What if I stop eating so much food simply because I am on an emotional whim or because my goodness I just love food? (And I do, I love cooking, baking, all the wonders of the culinary world.)
What if I start eating not to satisfy my taste buds and emotional outbursts, (Ode to chocolate how I love you!) but as I should to feed this “temple” the Lord has given me. I truly am excited with the over-haul God has given me on my view of food this last month. Why am I so excited? Stay tuned my friends, stay tuned…
I am thrilled to say I started my "Seven" fast with a friend of mine from church. (Thank you Jesus for giving me such a wonderful soul to go through this fast with!) I started with month one which covers food and I cannot wait to write about what He has been teaching me through it. (Obviously)

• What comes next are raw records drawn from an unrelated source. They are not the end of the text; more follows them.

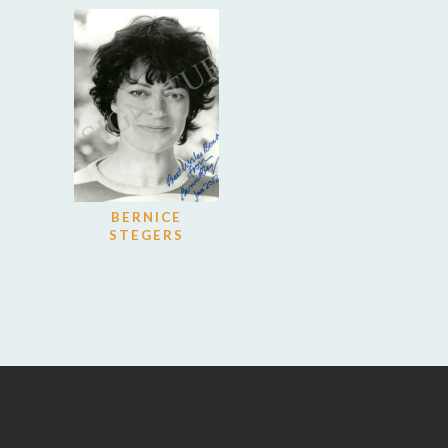
BERNICE
STEGERS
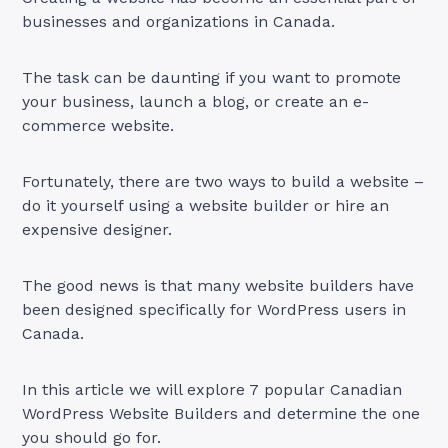
businesses and organizations in Canada.
The task can be daunting if you want to promote
your business, launch a blog, or create an e-
commerce website.
Fortunately, there are two ways to build a website –
do it yourself using a website builder or hire an
expensive designer.
The good news is that many website builders have
been designed specifically for WordPress users in
Canada.
In this article we will explore 7 popular Canadian
WordPress Website Builders and determine the one
you should go for.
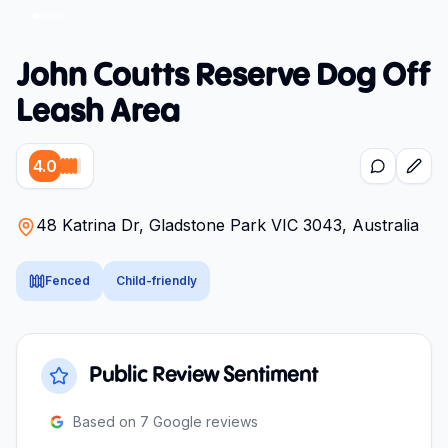
John Coutts Reserve Dog Off
Leash Area
4.0
48 Katrina Dr, Gladstone Park VIC 3043, Australia
Fenced
Child-friendly
Public Review Sentiment
Based on
7
Google reviews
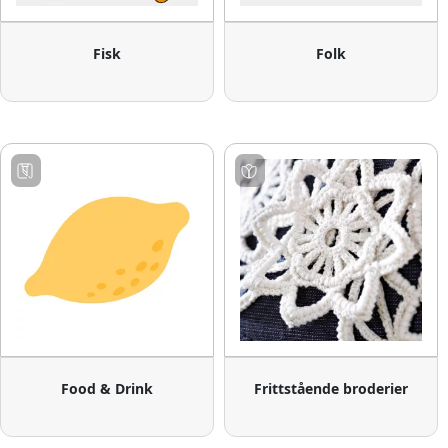
Fisk
Folk
Food & Drink
Frittstående broderier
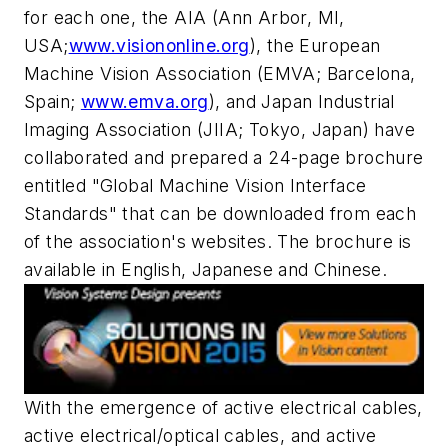
for each one, the AIA (Ann Arbor, MI,
USA;
www.visiononline.org
), the European
Machine Vision Association (EMVA; Barcelona,
Spain;
www.emva.org
), and Japan Industrial
Imaging Association (JIIA; Tokyo, Japan) have
collaborated and prepared a 24-page brochure
entitled "Global Machine Vision Interface
Standards" that can be downloaded from each
of the association's websites. The brochure is
available in English, Japanese and Chinese.
With the emergence of active electrical cables,
active electrical/optical cables, and active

Here is where I have to tell you that I just love how the Lord works. He is such a beautiful master-mind.
While reading the book, “Seven” and starting my, “Seven” fast I simultaneously was reading the biography of Dietrich Bonhoeffer. Also midway through reading the book, "Seven", I began another book called “The Irresistible Revolution” by Shane Claiborne that one of my teens, I call her my “dear daughter” handed to me and told me I needed to read.
I was completely in the dark at the time, that these books all intermingle on the same topics over and over again. I was even more clueless to the fact that they might even literally mention each other by name. Oh Lord, you are such a clever one. Mmm, mmm, mmm…
Oh Lord, Your ways are not mine and that has never been as abundantly clear as it is right now.
I hope you stay tuned my friends, there is more to come on my mess. ;)
Seek Justice, Love Mercy, and Walk Humbly with your God.